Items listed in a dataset
=== Section Start ===

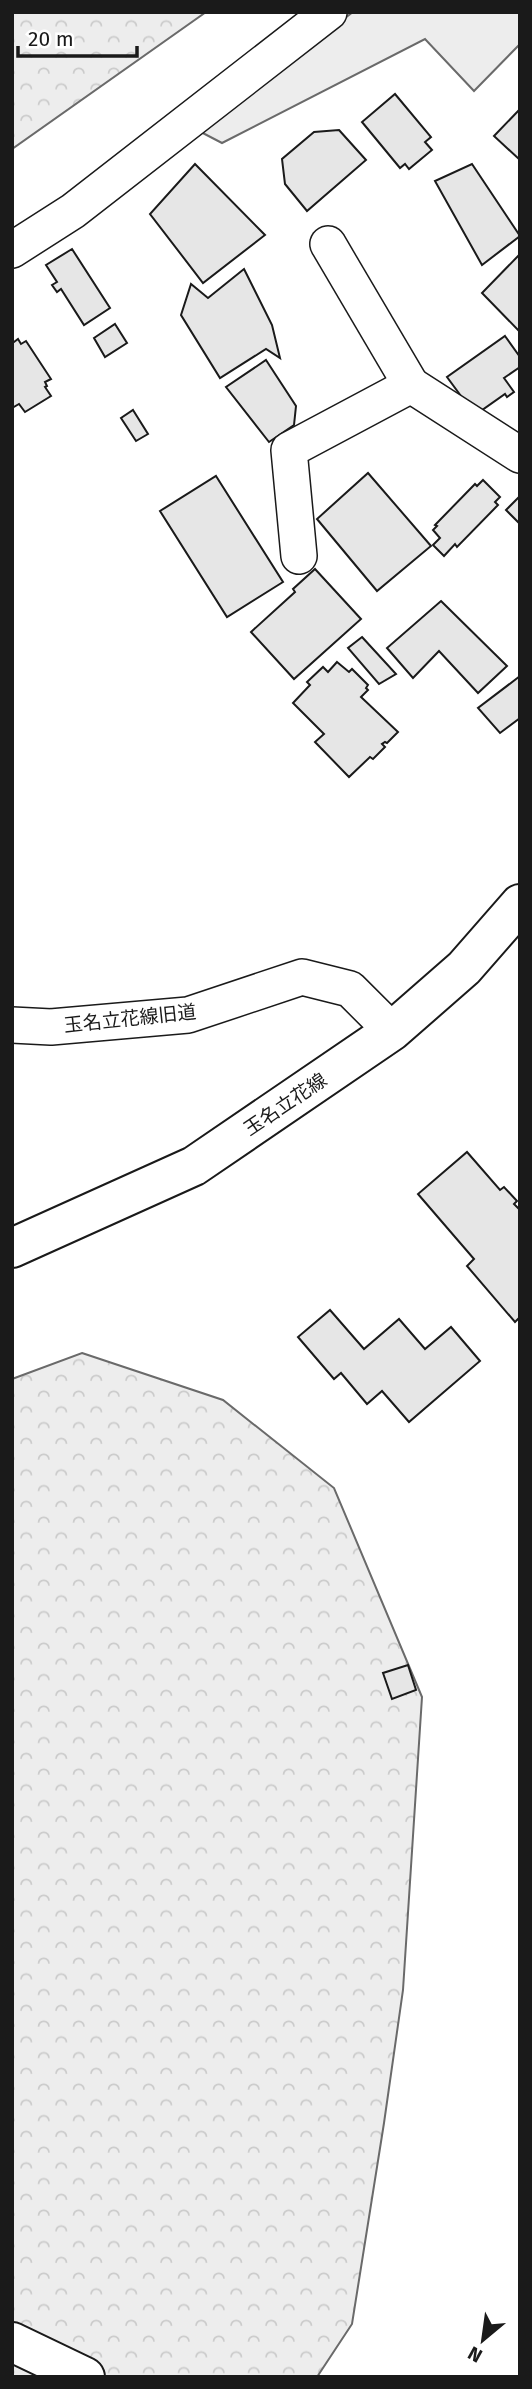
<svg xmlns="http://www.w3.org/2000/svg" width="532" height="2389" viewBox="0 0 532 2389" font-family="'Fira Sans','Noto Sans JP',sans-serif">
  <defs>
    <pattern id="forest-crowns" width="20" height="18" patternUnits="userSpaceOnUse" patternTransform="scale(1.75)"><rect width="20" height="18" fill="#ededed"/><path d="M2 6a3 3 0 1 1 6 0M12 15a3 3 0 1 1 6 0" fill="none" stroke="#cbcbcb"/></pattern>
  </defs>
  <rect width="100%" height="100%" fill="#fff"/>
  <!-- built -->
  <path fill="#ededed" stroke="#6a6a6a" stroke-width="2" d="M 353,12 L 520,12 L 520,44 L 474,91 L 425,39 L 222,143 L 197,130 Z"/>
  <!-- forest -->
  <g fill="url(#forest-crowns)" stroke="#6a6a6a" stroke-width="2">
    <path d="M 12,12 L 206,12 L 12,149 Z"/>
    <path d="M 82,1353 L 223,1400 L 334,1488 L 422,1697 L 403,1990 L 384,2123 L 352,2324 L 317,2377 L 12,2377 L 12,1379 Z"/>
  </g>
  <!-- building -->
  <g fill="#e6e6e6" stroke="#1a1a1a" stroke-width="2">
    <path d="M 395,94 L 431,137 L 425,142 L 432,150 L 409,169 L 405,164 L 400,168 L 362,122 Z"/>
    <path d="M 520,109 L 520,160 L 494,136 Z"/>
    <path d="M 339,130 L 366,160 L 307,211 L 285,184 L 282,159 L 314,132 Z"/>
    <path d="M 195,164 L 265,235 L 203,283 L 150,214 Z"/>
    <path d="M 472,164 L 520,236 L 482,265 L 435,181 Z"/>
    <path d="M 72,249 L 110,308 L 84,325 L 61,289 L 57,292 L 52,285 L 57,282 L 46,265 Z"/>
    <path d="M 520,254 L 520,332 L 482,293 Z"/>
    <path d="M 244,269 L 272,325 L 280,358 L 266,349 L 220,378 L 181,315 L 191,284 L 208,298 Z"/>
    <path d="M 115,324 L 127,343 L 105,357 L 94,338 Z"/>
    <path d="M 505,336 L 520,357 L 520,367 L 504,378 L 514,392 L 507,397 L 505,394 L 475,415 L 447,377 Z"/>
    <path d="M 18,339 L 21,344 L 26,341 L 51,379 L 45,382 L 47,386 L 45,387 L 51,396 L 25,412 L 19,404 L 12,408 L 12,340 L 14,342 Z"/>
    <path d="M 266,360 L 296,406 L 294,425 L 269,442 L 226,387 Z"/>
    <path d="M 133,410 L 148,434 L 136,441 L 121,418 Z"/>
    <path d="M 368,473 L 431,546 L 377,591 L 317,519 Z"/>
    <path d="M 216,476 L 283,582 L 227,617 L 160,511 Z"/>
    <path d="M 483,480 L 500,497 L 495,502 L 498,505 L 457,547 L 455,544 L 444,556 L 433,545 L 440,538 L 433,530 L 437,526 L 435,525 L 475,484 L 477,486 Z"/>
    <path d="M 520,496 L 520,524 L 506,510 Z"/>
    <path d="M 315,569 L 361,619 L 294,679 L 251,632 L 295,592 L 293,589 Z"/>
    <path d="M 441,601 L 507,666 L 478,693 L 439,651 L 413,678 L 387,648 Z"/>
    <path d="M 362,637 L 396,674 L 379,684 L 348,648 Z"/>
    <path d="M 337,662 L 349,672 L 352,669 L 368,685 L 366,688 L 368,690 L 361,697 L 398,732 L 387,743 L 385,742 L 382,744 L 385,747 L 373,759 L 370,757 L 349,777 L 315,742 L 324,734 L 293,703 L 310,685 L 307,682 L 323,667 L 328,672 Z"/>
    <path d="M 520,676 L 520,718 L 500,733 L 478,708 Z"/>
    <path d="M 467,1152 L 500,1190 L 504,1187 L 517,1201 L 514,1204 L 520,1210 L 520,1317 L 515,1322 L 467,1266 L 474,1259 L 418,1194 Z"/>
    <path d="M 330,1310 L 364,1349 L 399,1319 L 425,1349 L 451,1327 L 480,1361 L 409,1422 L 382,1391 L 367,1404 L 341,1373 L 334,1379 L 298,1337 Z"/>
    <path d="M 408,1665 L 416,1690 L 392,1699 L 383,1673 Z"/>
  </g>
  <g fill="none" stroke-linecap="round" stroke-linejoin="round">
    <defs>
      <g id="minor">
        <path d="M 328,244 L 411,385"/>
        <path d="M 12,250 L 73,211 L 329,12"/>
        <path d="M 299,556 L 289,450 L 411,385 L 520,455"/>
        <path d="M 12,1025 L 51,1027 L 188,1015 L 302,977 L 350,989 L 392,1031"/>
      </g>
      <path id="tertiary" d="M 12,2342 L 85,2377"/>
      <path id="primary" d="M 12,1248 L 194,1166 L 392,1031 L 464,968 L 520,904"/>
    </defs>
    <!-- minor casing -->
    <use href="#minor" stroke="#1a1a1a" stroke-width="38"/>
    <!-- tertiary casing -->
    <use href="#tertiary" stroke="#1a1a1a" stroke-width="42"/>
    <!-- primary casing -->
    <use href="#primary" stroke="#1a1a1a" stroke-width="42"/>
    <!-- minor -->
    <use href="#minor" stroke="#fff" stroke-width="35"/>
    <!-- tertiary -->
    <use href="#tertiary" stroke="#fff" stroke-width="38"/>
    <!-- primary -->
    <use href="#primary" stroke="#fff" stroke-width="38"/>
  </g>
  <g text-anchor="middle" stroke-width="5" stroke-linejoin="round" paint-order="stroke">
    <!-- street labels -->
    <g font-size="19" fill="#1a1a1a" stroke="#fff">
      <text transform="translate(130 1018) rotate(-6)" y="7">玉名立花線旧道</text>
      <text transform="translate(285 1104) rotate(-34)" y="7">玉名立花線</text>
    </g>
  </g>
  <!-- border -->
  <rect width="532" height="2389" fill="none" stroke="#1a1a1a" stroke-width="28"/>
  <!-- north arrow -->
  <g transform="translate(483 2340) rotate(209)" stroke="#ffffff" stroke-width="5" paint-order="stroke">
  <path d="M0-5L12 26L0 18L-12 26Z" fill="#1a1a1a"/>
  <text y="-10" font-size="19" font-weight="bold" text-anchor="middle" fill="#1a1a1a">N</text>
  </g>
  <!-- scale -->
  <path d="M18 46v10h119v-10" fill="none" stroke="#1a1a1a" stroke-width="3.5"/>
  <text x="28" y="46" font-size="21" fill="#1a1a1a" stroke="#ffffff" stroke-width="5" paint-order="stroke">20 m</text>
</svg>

=== Section End ===

◆ YOUR ASSIGNMENT ◆
Retype every entry word for word, but do not carry over the pictures.

◆ OUTPUT OF THE TASK ◆
<svg xmlns="http://www.w3.org/2000/svg" width="532" height="2389" viewBox="0 0 532 2389" font-family="'Fira Sans','Noto Sans JP',sans-serif">
  <defs>
    <pattern id="forest-crowns" width="20" height="18" patternUnits="userSpaceOnUse" patternTransform="scale(1.75)"><rect width="20" height="18" fill="#ededed"/><path d="M2 6a3 3 0 1 1 6 0M12 15a3 3 0 1 1 6 0" fill="none" stroke="#cbcbcb"/></pattern>
  </defs>
  <rect width="100%" height="100%" fill="#fff"/>
  <!-- built -->
  <path fill="#ededed" stroke="#6a6a6a" stroke-width="2" d="M 353,12 L 520,12 L 520,44 L 474,91 L 425,39 L 222,143 L 197,130 Z"/>
  <!-- forest -->
  <g fill="url(#forest-crowns)" stroke="#6a6a6a" stroke-width="2">
    <path d="M 12,12 L 206,12 L 12,149 Z"/>
    <path d="M 82,1353 L 223,1400 L 334,1488 L 422,1697 L 403,1990 L 384,2123 L 352,2324 L 317,2377 L 12,2377 L 12,1379 Z"/>
  </g>
  <!-- building -->
  <g fill="#e6e6e6" stroke="#1a1a1a" stroke-width="2">
    <path d="M 395,94 L 431,137 L 425,142 L 432,150 L 409,169 L 405,164 L 400,168 L 362,122 Z"/>
    <path d="M 520,109 L 520,160 L 494,136 Z"/>
    <path d="M 339,130 L 366,160 L 307,211 L 285,184 L 282,159 L 314,132 Z"/>
    <path d="M 195,164 L 265,235 L 203,283 L 150,214 Z"/>
    <path d="M 472,164 L 520,236 L 482,265 L 435,181 Z"/>
    <path d="M 72,249 L 110,308 L 84,325 L 61,289 L 57,292 L 52,285 L 57,282 L 46,265 Z"/>
    <path d="M 520,254 L 520,332 L 482,293 Z"/>
    <path d="M 244,269 L 272,325 L 280,358 L 266,349 L 220,378 L 181,315 L 191,284 L 208,298 Z"/>
    <path d="M 115,324 L 127,343 L 105,357 L 94,338 Z"/>
    <path d="M 505,336 L 520,357 L 520,367 L 504,378 L 514,392 L 507,397 L 505,394 L 475,415 L 447,377 Z"/>
    <path d="M 18,339 L 21,344 L 26,341 L 51,379 L 45,382 L 47,386 L 45,387 L 51,396 L 25,412 L 19,404 L 12,408 L 12,340 L 14,342 Z"/>
    <path d="M 266,360 L 296,406 L 294,425 L 269,442 L 226,387 Z"/>
    <path d="M 133,410 L 148,434 L 136,441 L 121,418 Z"/>
    <path d="M 368,473 L 431,546 L 377,591 L 317,519 Z"/>
    <path d="M 216,476 L 283,582 L 227,617 L 160,511 Z"/>
    <path d="M 483,480 L 500,497 L 495,502 L 498,505 L 457,547 L 455,544 L 444,556 L 433,545 L 440,538 L 433,530 L 437,526 L 435,525 L 475,484 L 477,486 Z"/>
    <path d="M 520,496 L 520,524 L 506,510 Z"/>
    <path d="M 315,569 L 361,619 L 294,679 L 251,632 L 295,592 L 293,589 Z"/>
    <path d="M 441,601 L 507,666 L 478,693 L 439,651 L 413,678 L 387,648 Z"/>
    <path d="M 362,637 L 396,674 L 379,684 L 348,648 Z"/>
    <path d="M 337,662 L 349,672 L 352,669 L 368,685 L 366,688 L 368,690 L 361,697 L 398,732 L 387,743 L 385,742 L 382,744 L 385,747 L 373,759 L 370,757 L 349,777 L 315,742 L 324,734 L 293,703 L 310,685 L 307,682 L 323,667 L 328,672 Z"/>
    <path d="M 520,676 L 520,718 L 500,733 L 478,708 Z"/>
    <path d="M 467,1152 L 500,1190 L 504,1187 L 517,1201 L 514,1204 L 520,1210 L 520,1317 L 515,1322 L 467,1266 L 474,1259 L 418,1194 Z"/>
    <path d="M 330,1310 L 364,1349 L 399,1319 L 425,1349 L 451,1327 L 480,1361 L 409,1422 L 382,1391 L 367,1404 L 341,1373 L 334,1379 L 298,1337 Z"/>
    <path d="M 408,1665 L 416,1690 L 392,1699 L 383,1673 Z"/>
  </g>
  <g fill="none" stroke-linecap="round" stroke-linejoin="round">
    <defs>
      <g id="minor">
        <path d="M 328,244 L 411,385"/>
        <path d="M 12,250 L 73,211 L 329,12"/>
        <path d="M 299,556 L 289,450 L 411,385 L 520,455"/>
        <path d="M 12,1025 L 51,1027 L 188,1015 L 302,977 L 350,989 L 392,1031"/>
      </g>
      <path id="tertiary" d="M 12,2342 L 85,2377"/>
      <path id="primary" d="M 12,1248 L 194,1166 L 392,1031 L 464,968 L 520,904"/>
    </defs>
    <!-- minor casing -->
    <use href="#minor" stroke="#1a1a1a" stroke-width="38"/>
    <!-- tertiary casing -->
    <use href="#tertiary" stroke="#1a1a1a" stroke-width="42"/>
    <!-- primary casing -->
    <use href="#primary" stroke="#1a1a1a" stroke-width="42"/>
    <!-- minor -->
    <use href="#minor" stroke="#fff" stroke-width="35"/>
    <!-- tertiary -->
    <use href="#tertiary" stroke="#fff" stroke-width="38"/>
    <!-- primary -->
    <use href="#primary" stroke="#fff" stroke-width="38"/>
  </g>
  <g text-anchor="middle" stroke-width="5" stroke-linejoin="round" paint-order="stroke">
    <!-- street labels -->
    <g font-size="19" fill="#1a1a1a" stroke="#fff">
      <text transform="translate(130 1018) rotate(-6)" y="7">玉名立花線旧道</text>
      <text transform="translate(285 1104) rotate(-34)" y="7">玉名立花線</text>
    </g>
  </g>
  <!-- border -->
  <rect width="532" height="2389" fill="none" stroke="#1a1a1a" stroke-width="28"/>
  <!-- north arrow -->
  <g transform="translate(483 2340) rotate(209)" stroke="#ffffff" stroke-width="5" paint-order="stroke">
  <path d="M0-5L12 26L0 18L-12 26Z" fill="#1a1a1a"/>
  <text y="-10" font-size="19" font-weight="bold" text-anchor="middle" fill="#1a1a1a">N</text>
  </g>
  <!-- scale -->
  <path d="M18 46v10h119v-10" fill="none" stroke="#1a1a1a" stroke-width="3.5"/>
  <text x="28" y="46" font-size="21" fill="#1a1a1a" stroke="#ffffff" stroke-width="5" paint-order="stroke">20 m</text>
</svg>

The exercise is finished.